WHAT YOU ARE ASKED TO DO :: All that is wanted is a word-for-word copy of the line with "دانلود آهنگ این چیه مامانم" and every line after it in the data below.

INFORMATION SHOWN ::
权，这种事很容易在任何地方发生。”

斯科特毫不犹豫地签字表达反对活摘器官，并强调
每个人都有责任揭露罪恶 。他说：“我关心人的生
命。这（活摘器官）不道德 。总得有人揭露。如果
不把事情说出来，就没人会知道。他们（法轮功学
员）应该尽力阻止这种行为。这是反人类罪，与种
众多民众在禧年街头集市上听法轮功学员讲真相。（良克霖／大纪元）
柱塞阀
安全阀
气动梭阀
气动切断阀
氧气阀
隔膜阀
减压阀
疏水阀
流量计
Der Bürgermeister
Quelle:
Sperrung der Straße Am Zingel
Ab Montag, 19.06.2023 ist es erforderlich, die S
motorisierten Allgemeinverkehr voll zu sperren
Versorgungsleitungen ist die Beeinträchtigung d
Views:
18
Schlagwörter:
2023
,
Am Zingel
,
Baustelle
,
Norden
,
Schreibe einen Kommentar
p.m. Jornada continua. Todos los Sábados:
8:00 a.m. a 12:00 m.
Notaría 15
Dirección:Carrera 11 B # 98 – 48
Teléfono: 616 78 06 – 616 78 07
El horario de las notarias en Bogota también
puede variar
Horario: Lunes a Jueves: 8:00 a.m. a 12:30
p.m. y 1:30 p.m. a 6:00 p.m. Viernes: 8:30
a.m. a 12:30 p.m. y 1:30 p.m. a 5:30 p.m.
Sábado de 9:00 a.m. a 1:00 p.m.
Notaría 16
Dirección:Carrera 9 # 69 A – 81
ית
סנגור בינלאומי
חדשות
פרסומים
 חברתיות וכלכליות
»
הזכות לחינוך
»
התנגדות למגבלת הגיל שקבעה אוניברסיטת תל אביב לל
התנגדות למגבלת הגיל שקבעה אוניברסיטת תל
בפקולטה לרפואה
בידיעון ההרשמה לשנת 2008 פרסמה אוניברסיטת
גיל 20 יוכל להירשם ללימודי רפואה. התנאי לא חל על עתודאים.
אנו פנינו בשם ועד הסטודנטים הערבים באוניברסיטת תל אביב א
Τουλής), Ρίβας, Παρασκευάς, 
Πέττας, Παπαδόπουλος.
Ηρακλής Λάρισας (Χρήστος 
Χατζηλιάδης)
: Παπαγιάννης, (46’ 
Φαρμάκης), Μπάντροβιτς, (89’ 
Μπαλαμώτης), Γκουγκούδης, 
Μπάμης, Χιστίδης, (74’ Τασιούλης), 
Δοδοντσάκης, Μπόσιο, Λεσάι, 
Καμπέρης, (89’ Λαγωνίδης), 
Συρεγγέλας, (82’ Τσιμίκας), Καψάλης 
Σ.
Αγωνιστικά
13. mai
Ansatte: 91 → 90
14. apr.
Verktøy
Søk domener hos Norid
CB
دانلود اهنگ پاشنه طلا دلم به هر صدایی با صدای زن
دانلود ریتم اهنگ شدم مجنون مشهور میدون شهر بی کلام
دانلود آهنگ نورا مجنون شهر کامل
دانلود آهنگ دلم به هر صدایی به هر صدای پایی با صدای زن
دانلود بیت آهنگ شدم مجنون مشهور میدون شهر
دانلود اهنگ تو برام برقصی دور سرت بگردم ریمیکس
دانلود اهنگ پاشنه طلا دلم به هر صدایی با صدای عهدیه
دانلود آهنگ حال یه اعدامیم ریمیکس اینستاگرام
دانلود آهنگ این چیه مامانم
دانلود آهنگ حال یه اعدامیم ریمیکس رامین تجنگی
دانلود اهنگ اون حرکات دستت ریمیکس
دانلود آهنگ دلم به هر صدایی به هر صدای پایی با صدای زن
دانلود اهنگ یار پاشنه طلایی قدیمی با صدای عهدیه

WRITTEN REPLY ::
دانلود آهنگ این چیه مامانم
دانلود آهنگ حال یه اعدامیم ریمیکس رامین تجنگی
دانلود اهنگ اون حرکات دستت ریمیکس
دانلود آهنگ دلم به هر صدایی به هر صدای پایی با صدای زن
دانلود اهنگ یار پاشنه طلایی قدیمی با صدای عهدیه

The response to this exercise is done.